Exercise instructions:
Turn the part of the material that opens with the line containing "Iz praških dana Zofke Kvederove" and closes with the line containing "Odgovor na prikaz knjige „Sudbina" into a Markdown table with two columns, No. and Text. Give each non-blank line its own numbered row, with both end lines included.
::::::::::
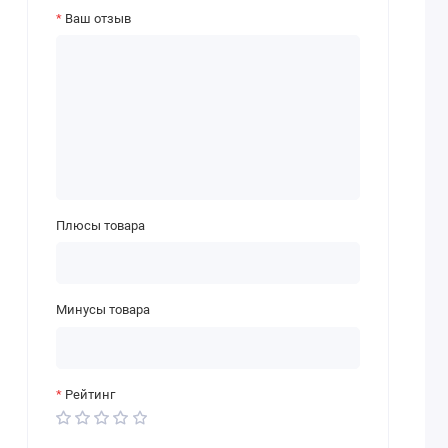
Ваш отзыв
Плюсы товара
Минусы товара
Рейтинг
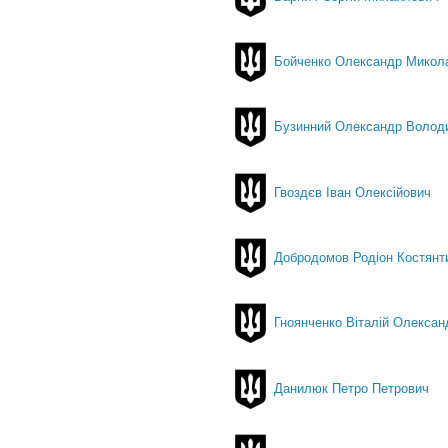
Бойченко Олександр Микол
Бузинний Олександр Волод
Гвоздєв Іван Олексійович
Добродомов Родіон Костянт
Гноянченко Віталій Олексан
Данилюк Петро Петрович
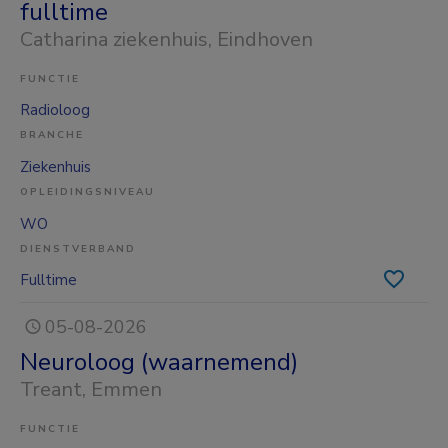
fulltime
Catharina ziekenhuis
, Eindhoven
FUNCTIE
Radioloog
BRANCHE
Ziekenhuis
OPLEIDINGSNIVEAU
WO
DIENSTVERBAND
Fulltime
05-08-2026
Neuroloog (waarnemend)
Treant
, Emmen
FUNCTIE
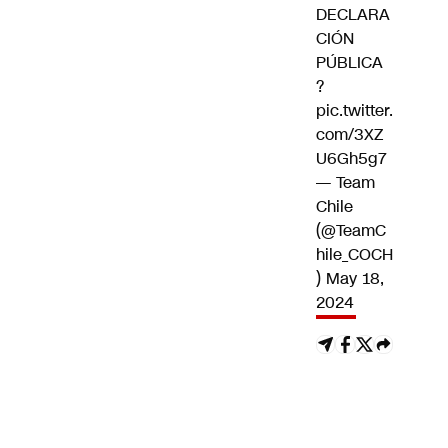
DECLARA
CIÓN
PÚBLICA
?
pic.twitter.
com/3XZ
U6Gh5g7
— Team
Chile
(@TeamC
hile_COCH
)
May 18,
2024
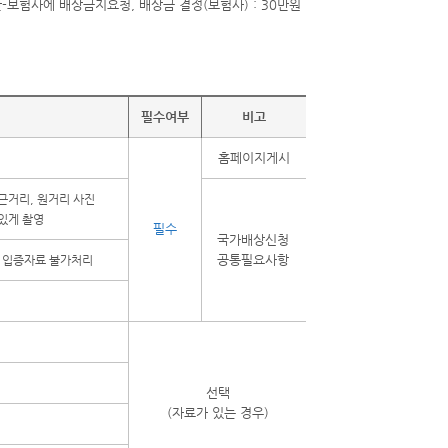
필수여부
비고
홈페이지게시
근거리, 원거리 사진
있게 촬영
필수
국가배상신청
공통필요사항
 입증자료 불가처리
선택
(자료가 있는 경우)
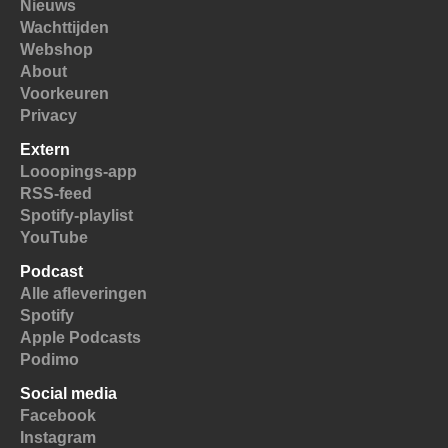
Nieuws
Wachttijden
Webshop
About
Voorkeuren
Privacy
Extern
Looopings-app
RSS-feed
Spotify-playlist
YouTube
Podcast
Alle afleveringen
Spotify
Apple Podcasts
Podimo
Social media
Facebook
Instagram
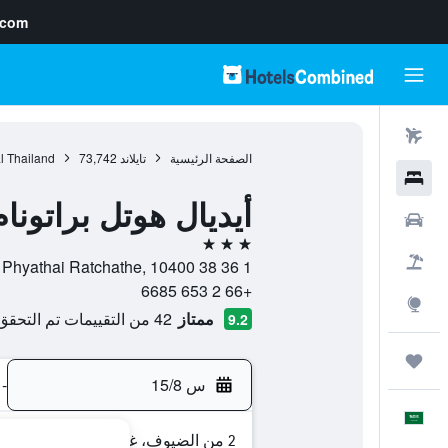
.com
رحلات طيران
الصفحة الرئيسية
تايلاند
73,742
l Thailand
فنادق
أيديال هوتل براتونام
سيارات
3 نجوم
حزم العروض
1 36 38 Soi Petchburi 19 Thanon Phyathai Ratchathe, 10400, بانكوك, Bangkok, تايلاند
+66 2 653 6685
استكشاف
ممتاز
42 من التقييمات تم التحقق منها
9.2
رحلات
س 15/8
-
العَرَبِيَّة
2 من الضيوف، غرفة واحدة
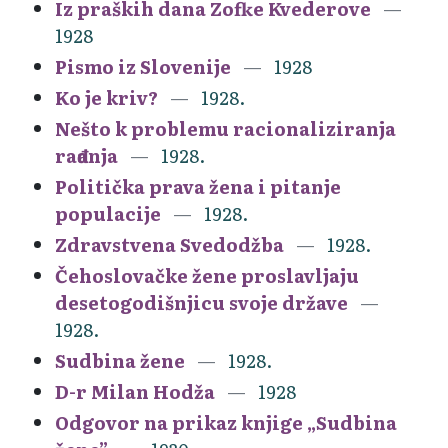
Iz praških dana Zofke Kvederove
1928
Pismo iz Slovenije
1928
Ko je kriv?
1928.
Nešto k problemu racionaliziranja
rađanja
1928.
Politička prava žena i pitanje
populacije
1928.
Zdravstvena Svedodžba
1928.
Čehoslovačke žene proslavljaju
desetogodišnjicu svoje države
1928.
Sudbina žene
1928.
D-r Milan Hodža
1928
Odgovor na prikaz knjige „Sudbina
::::::::::
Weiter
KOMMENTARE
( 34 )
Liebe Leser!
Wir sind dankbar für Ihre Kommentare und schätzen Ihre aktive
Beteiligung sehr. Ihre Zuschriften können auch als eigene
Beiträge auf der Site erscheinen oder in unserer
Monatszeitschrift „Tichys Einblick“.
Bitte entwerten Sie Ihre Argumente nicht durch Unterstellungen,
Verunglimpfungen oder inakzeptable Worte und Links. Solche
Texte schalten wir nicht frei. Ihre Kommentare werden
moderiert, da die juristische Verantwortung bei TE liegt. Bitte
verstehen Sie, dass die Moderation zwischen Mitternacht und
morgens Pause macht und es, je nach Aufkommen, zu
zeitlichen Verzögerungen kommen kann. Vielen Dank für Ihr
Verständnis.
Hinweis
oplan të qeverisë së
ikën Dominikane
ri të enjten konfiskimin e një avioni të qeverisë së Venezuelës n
::::::::::
Solution for this problem:
| No. | Text |
|---|---|
| 1 | Iz praških dana Zofke Kvederove |
| 2 | 1928 |
| 3 | Pismo iz Slovenije |
| 4 | 1928 |
| 5 | Ko je kriv? |
| 6 | 1928. |
| 7 | Nešto k problemu racionaliziranja |
| 8 | rađanja |
| 9 | 1928. |
| 10 | Politička prava žena i pitanje |
| 11 | populacije |
| 12 | 1928. |
| 13 | Zdravstvena Svedodžba |
| 14 | 1928. |
| 15 | Čehoslovačke žene proslavljaju |
| 16 | desetogodišnjicu svoje države |
| 17 | 1928. |
| 18 | Sudbina žene |
| 19 | 1928. |
| 20 | D-r Milan Hodža |
| 21 | 1928 |
| 22 | Odgovor na prikaz knjige „Sudbina |